The paper was developed jointly by WHO’s Department of Data, Digital Health, Analytics and AI and its Department of Science for Health.
It is intended for policymakers, regulators, health managers and AI developers.
The paper maps AI’s role across the policy cycle, including understanding the problem, designing solutions, and achieving impact through implementation, monitoring and adjustment.
It says AI brings distinct opportunities and risks at each stage.
Data bias could distort how health problems are understood, while over-optimising measurable targets could narrow policy design.
Digital divides and cybersecurity weaknesses could undermine implementation, while subtle bias in monitoring tools could gradually shift policies away from their original goals.
The paper also highlights the risk of epistemic injustice.
Epistemic injustice means some forms of knowledge are treated as less valuable than others.
In health policy, this could mean AI systems favouring data-rich evidence while sidelining lived experience, local expertise, Indigenous knowledge and community-based insight.
WHO said the paper takes a practical approach by identifying where existing evidence-informed policy tools and AI governance frameworks already converge.
These areas include transparency, participatory engagement, rights protection and risk-based oversight.

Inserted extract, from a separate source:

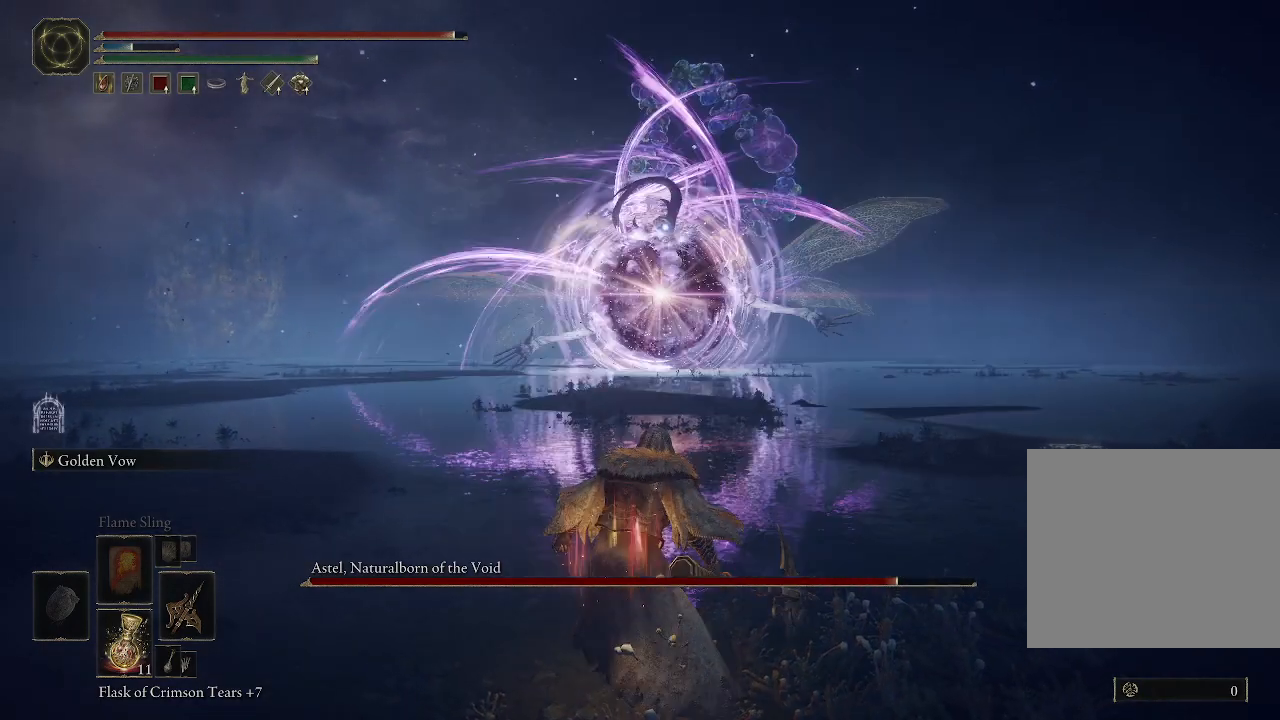
{"buttons": ["B"], "left_stick": "up", "right_stick": "center", "events": [[200, "B", "down"], [467, "left_stick", "up"]]}
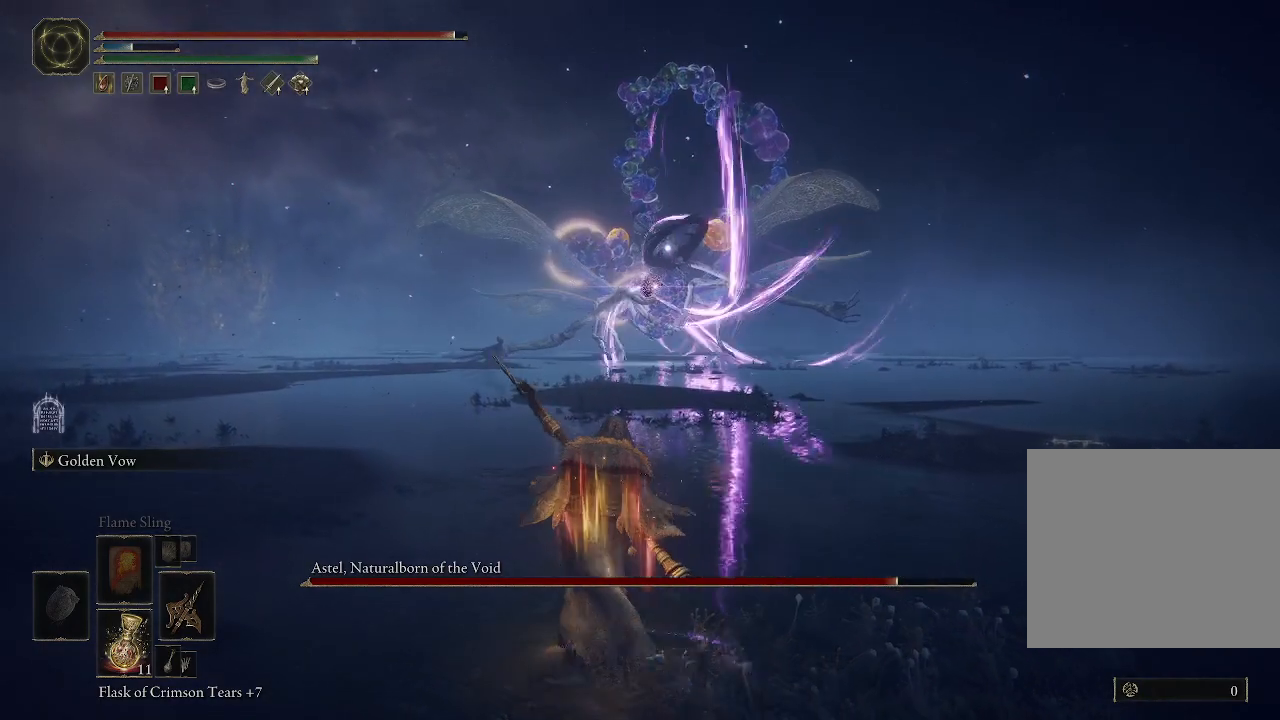
{"buttons": ["B"], "left_stick": "up-left", "right_stick": "center", "events": [[300, "left_stick", "up-left"]]}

The paper draws on existing frameworks including WHO AI ethics guidance, the GRADE Evidence-to-Decision framework, FAIR data principles and OECD AI Principles.
Sameer Pujari, who leads AI in WHO’s Department of Data, Digital Health, Analytics and AI, said: “AI is entering health policy work faster than most institutions have built the capacity to govern it.
“This paper offers Member States practical guidance for that gap: it maps AI’s place across the policy cycle and draws on governance frameworks many countries are already using, so the work of adaptation builds on what is in place rather than starting from scratch.”
The paper recommends algorithmic impact assessments and technology readiness reviews before AI tools are deployed.
An algorithmic impact assessment checks how an AI system could affect people, services or decisions before it is used.
Technology readiness reviews assess whether a tool is mature, safe and suitable for the setting in which it will be used.
Once AI tools are in use, WHO calls for living evidence workflows that pair automated retrieval with human verification.
Living evidence workflows are systems that keep evidence up to date as new information becomes available.
The paper also recommends human-in-the-loop decision gateways and multidisciplinary oversight panels combining domain, methods and ethics expertise.
Human-in-the-loop means people remain involved in checking, interpreting and approving decisions supported by AI.
WHO said a central principle of the paper is that AI should augment human judgement, not automate it.
It says humans must remain responsible for framing questions, judging the quality of evidence, interpreting results in context and weighing ethical considerations.
Dr Tanja Kuchenmüller, unit head, research and ethics ecosystem strengthening in WHO’s Department of Science for Health, said: “Evidence-informed policy-making has always depended on judgement, context and a plurality of voices.
“AI can extend our reach into larger datasets, living evidence syntheses, and faster scenario modelling, but it should strengthen human deliberation, not replace it.
“This paper aims to help policy-makers harness that potential while preserving the transparency, inclusiveness and trust that underpin evidence-informed policy-making.”
WHO said the discussion paper is intended as a foundation for continued dialogue with Member States, researchers, developers and civil society as AI capabilities and the contexts in which they are applied continue to evolve.